Monday 4 November, 2019
I’ve been meaning to read The Year of Magical Thinking since it was published to great acclaim in 2005, but it never seems the right time to choose a book so soaked in grief. As Didion herself remarks, this work is telling people something they do not want to hear.
If you are inclined to avoid the play for the same reason, please don’t. Despite its confronting subject matter, The Year of Magical Thinking is not, in fact, difficult to watch. There is no emotional manipulation, no theatrical artifice. The tissues stayed in our pockets.

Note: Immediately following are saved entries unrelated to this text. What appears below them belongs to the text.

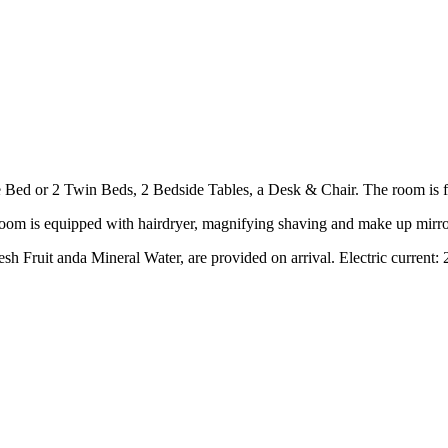
d or 2 Twin Beds, 2 Bedside Tables, a Desk & Chair. The room is furn
oom is equipped with hairdryer, magnifying shaving and make up mirror a
h Fruit anda Mineral Water, are provided on arrival. Electric current:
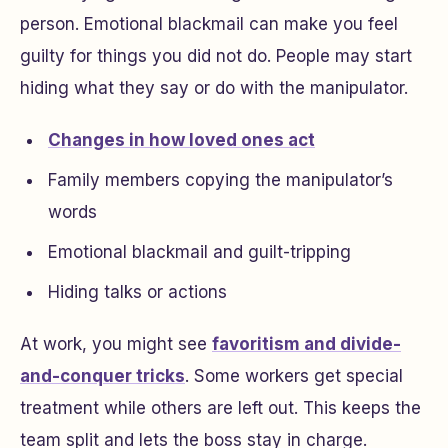
person. Emotional blackmail can make you feel
guilty for things you did not do. People may start
hiding what they say or do with the manipulator.
Changes in how loved ones act
Family members copying the manipulator’s
words
Emotional blackmail and guilt-tripping
Hiding talks or actions
At work, you might see
favoritism and divide-
and-conquer tricks
. Some workers get special
treatment while others are left out. This keeps the
team split and lets the boss stay in charge.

The context of the book is well known. Joan Didion’s husband, fellow writer John Gregory Dunne, died suddenly while their only child, a daughter, Quinana, lay struggling for her life in intensive care. Didion wrote The Year of Magical Thinking as a meditation on her own response to her husband’s death.
Just before it was published, Quinana died. The play, which followed the book in 2007, incorporates both deaths.
Magical Thinking is the belief in many early societies – and also in the minds of young children – that our own thoughts can influence the external world. Didion uses the term to explain a kind of ordinary madness which takes hold as she navigates the foreign world of grief: a state of mind where she finds herself signing autopsy papers and yet refusing to give away her husband’s shoes because that would mean acknowledging that he no longer needs them. Her rationality snags on the reality of death so that on occasions she is living in a parallel world in which she is almost able to believe he will return.
It is the madness of the completely sane. Didion is a sensible, wry narrator, who is able to articulate a profound cognitive dissonance that is also utterly ordinary. She weaves it among recollections and reflections to create an utterly truthful account of grief.
Jillian Murray inhabits Didion with absolute conviction. She becomes a woman of a certain age, unremarkably dressed, unremarkable in her movements or affect, yet utterly spell-binding. There is no ego in this performance. Murray is a vehicle for Didion’s words, so authentic that when the performance ended, I found her bow jarring. I still believed she was Didion.
Murray makes what must be a very difficult role look natural. She maintains an unusually even emotional temperature, just allowing her eyes to tear up occasionally, making the odd stumble which might be an actor’s forgotten line or a bereaved person’s momentary distraction – it really doesn’t matter which. Her evenness keeps the performance true to the tone of honest self-inquiry that explores the ways in which grief can be intellectually not just emotionally confronting.
Director Laurence Strangio has worked with Murray to offer an appropriately pared down production. Movement is natural, gestures are small. The stage set is no more than a chair and table. The lighting is subtle and the sound design quiet, though effective. Nothing is allowed to interfere with Didion’s words.
This is a small work in theatrical terms but a vast one in its human impact. If theatre is about understanding ourselves and others, it is as grand as theatre can be.